They led 12-0 at halftime but it could easily have been 24-0.

Unbelievably they did it without Johnathan Thurston, Greg Inglis, Darius Boyd, Sam Thaiday, Corey Parker and Matt Scott from recent years.

Plus they brushed the premiership's form player and left Manly skipper Daly Cherry-Evans to watch it from his northern beaches home.

Yet they could still win. Unbelievable stuff.

For years we've been saying the Blues' turn would come. That the Maroons' dominance wouldn't or couldn't go on forever. This was supposed to be our turn. But it wasn't.

At halftime we started the post mortem.

I went and saw Mortimer in the NRL suite.

"I'm pissed off," he said. "Not about the taxi ride but the way we're playing.
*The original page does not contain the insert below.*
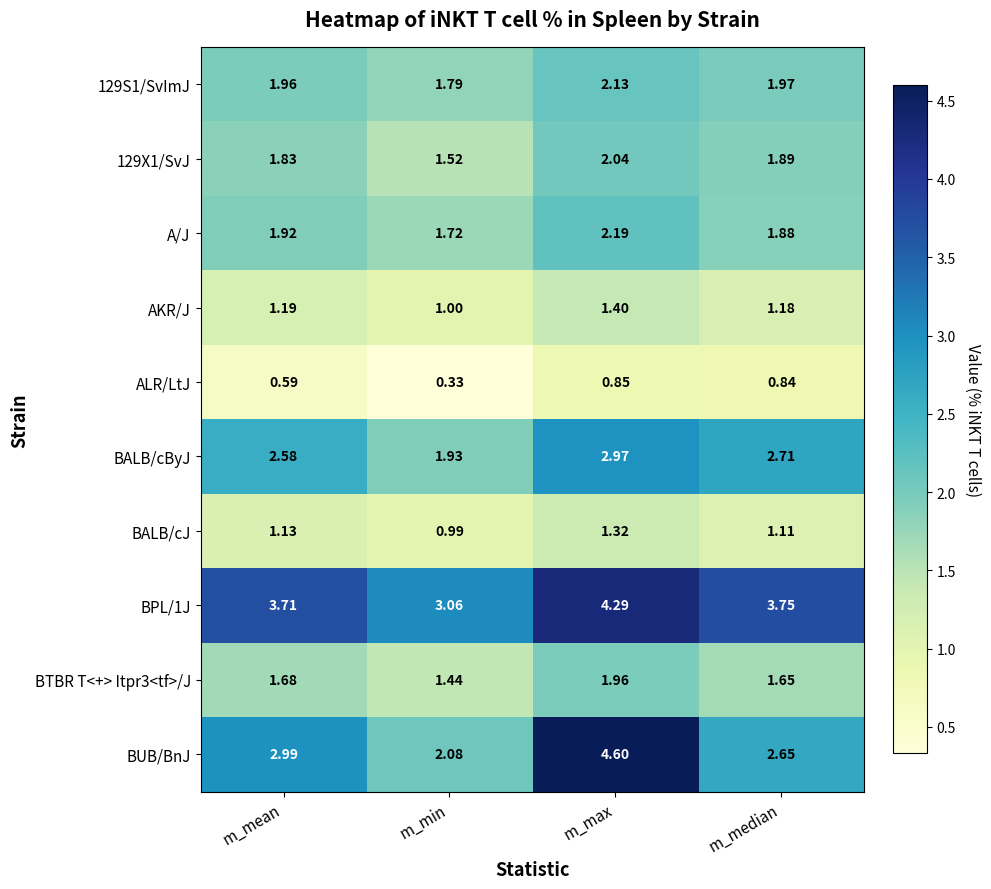

At which category is the sum across all series the highest?

m_max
"I'm really pissed off. Queensland keep probing and probing. We're not going forward. It's terrible. Where's out kicking game."

Brett Morris caught by the Maroons' defence.
Brett Morris caught by the Maroons' defence. DAVE HUNT

So where did it go wrong.

Nathan Peats. He's a strong and steady hooker but not an Origin player.

He lacks creativity and flair and the nous to pick the moment when to squirt from dummy-half.

The first-half defence was terrible. We missed 11 tackles to their two.

Mitchell Pearce struggled as chief playmaker.

His kicking game was poor. The ball went almost straight down Billy Slater's throat whenever it left Pearce's boot late in the tackle count.

Andrew Fifita, for all he did in game one, wasn't sighted in game two or again in the decider.

The whole team struggled. Too many handling errors, missed tackles and missed opportunities all around.

The guys we were hoping would deliver, like Jarryd Hayne, didn't.

Two years ago I sat in the NSW coaching box at Suncorp Stadium when Laurie Daley's Blues were annihilated 52-6. I thought he might quit.

You've never seen a more shattered figure. Stunned and silenced.

The complete picture of devastation, surrounded by his coaching staff, adviser Bob Fulton and an injured Robbie Farah who watched from the box.

This match was much the same although even more disappointing.

On paper they had no right to beat us as convincingly as the scoreboard showed.